Norbert Müller von der SPD: Keine Baugenehmigung für Luxusmodernisierung

Der Hintergrund: Die „Abwendungserklärung“ verhindert aus Sicht von Josef nicht, dass der Hauseigentümer das Gebäude erheblich modernisiert – etwa durch den Anbau von Aufzügen und Balkonen – und dann die Miete so erhöht, dass die Bewohner zum Auszug gezwungen sind.

„Eine rasante Miterhöhung ist nicht ausgeschlossen – deshalb erwarten wir den Kauf des Hauses durch die Stadt“, sagt auch Norbert Müller, Vorstandsmitglied der SPD-Arbeitsgemeinschaft für Arbeitnehmerfragen in Frankfurt. Es dürfe keine Baugenehmigung durch die Stadt geben, die eine Luxusmodernisierung des Wohngebäudes erlaube.

Deshalb sei die Reaktion der Stadt insgesamt sehr enttäuschend. Auch der Vorstand der Jungsozialisten in Frankfurt stellt sich hinter die Mieterinnen und Mieter der Hebelstraße 23. „Wir hätten uns gewünscht, dass die Stadt ihr Vorkaufsrecht im Interesse der Menschen endlich einmal nutzt,“ erklärt Juso-Sprecher Simon Witsch. Liegenschaftsdezernent Schneider aber wolle nicht handeln.

Die Jusos fordern ein generelles Verbot von Mieterhöhungen in Frankfurt für fünf Jahre, Das müsse für bestehende wie auch für künftige Mietverträge gelten. Wie dieser „Mieten-Deckel“ juristisch durchgesetzt werden soll, bleibt offen.

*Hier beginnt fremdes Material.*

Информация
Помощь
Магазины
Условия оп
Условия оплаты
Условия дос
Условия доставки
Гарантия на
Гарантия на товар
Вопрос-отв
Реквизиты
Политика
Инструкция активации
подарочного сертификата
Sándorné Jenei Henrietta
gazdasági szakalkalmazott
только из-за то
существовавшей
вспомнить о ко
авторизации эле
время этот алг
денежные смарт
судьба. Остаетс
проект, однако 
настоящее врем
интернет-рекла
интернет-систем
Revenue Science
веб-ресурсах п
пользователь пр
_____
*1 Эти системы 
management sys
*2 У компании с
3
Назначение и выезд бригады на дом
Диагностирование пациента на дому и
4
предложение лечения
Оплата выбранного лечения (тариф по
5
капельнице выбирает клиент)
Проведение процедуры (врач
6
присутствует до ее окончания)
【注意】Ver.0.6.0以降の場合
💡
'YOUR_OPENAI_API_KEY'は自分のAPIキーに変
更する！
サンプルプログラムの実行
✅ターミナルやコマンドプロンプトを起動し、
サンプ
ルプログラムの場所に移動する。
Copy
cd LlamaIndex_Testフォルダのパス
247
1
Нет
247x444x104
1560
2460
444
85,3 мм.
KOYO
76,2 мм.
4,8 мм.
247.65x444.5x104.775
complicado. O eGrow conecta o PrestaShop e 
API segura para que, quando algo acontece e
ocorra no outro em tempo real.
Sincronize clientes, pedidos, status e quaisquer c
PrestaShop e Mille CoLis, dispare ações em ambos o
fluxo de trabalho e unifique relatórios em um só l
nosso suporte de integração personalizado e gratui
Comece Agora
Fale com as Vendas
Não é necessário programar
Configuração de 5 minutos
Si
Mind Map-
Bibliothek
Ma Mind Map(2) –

Die Juso-Führung nimmt an der geplanten Protestversammlung der Nordend-Bewohner am 3. Mai ab 19 Uhr im AWO-Zentrum, Eckenheimer Landstraße 93 H, teil. Wohnungsdezernent Mike Josef habe über seine Teilnahme noch nicht entschieden, wie sein Sprecher Mark Gellert sagt. „Wir haben keine Einladung bekommen“, fügt er hinzu.

Die Protestierenden wollen bei ihrem Treffen auch über eine Kundgebung auf dem Römerberg beraten.